Of course, ARQ has fewer big-budget action sequences and 100% less Emily Blunt than Edge of Tomorrow, but this movie still provides some thrills. Writer-director Tony Elliott expertly paces the story by introducing new elements in each loop and planting small details that pay off later. The convoluted logistics and science-speak seem intentionally designed to inspire quizzical Reddit threads, explainer-y YouTube videos, and complicated diagrams picking it all apart. If you're inclined to go down rabbit holes like this, ARQ is here for you.

ARQ movie Netflix
Mike Gibson/Netflix

Are you tired of dystopian stories?

There was a period a couple years ago when it felt like every movie in theaters was based on a YA novel where a bunch of model-like actors ran around in tattered clothes you could find at the Gap. Though it's not based on a YA novel, and features too many swear words, gunshots, and giant pools of blood to appeal to younger viewers, ARQ is still working in the same stylistic register as recent dystopian fare like The 100, The Maze Runner, or Divergent. Renton is Mad Max gone normcore.

In the world of the movie, there's an ongoing war between a very bad corporation called Torus and a group of earnest rebels known as the Block, and the specific details about the war-torn society are equally generic. An example: the villains are super-psyched about the fact that Renton has apples in his basement science lab. So if the thought of a world without apples terrifies you, stay away.

ARQ movie Netflix
Mike Gibson/Netflix

Do you like your sci-fi to be very very serious?

To me, the appeal of the time loop as a science-fiction concept in movies and shows is that it allows writers to look at dark existential questions while also laughing at the absurdity of life. Think of Bill Murray jumping off that building in Groundhog Day, Emily Blunt shooting Cruise in the head in Edge of Tomorrow, or the exploding bank in that time-loop episode of The X-Files. Despite how disturbing those moments sound out of context, they work as bleak comedy.

Other than a brief moment of joy where Renton manages to slide a pair of scissors off a table without dropping them, ARQ doesn't pause to acknowledge the humor or poetic beauty that might occasionally come with living the same moment over and over. I found the relentless seriousness to be a little exasperating. If you're caught in a time loop, why not make the best of it once in a while?

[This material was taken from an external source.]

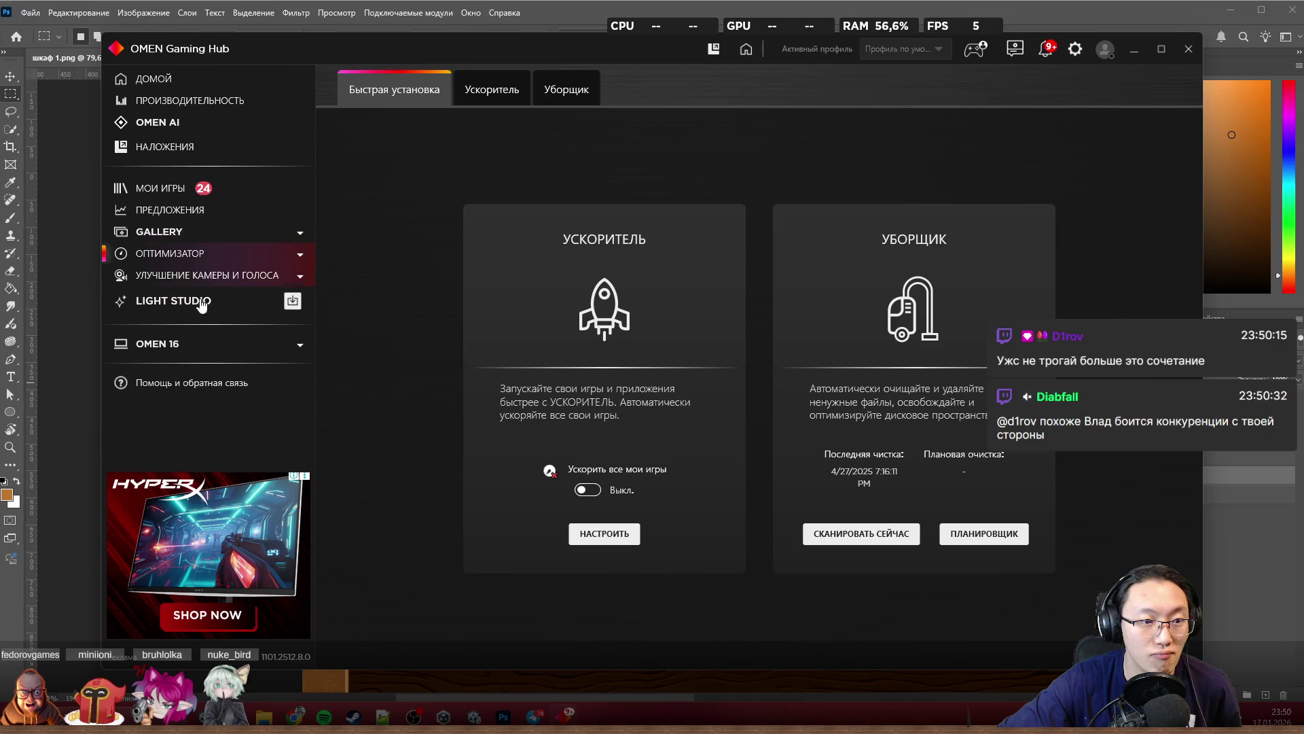
pyautogui.click(188, 149)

But the characters in ARQ can't allow themselves to live a little, not with the Block and Torus still out there. They yell things like, "There's a war on! I don't have time for us!" and reply with, "Then what are you fighting for?" Serious!

ARQ Movie Netflix
Mike Gibson/Netflix

How do you feel about confined spaces?

As ARQ stretches on and Renton formulates a plot to end the time loop, it becomes apparent you're watching a talky chamber drama set in a basement. It's not that a great time-travel movie requires big explosions and special effects -- see Primer for a perfect example of how to explore heady concepts on a tiny budget. But as a piece of visual storytelling, ARQ feels boxed in: the sets resemble the burned-out buildings from the Caprica sequences of Battlestar Galactica and the look of the movie is filled with gray, drab colors that wouldn't look out of place in a Syfy original movie.

Pro tip for anyone who watches this: dust off your screen and pump up the brightness before you click play.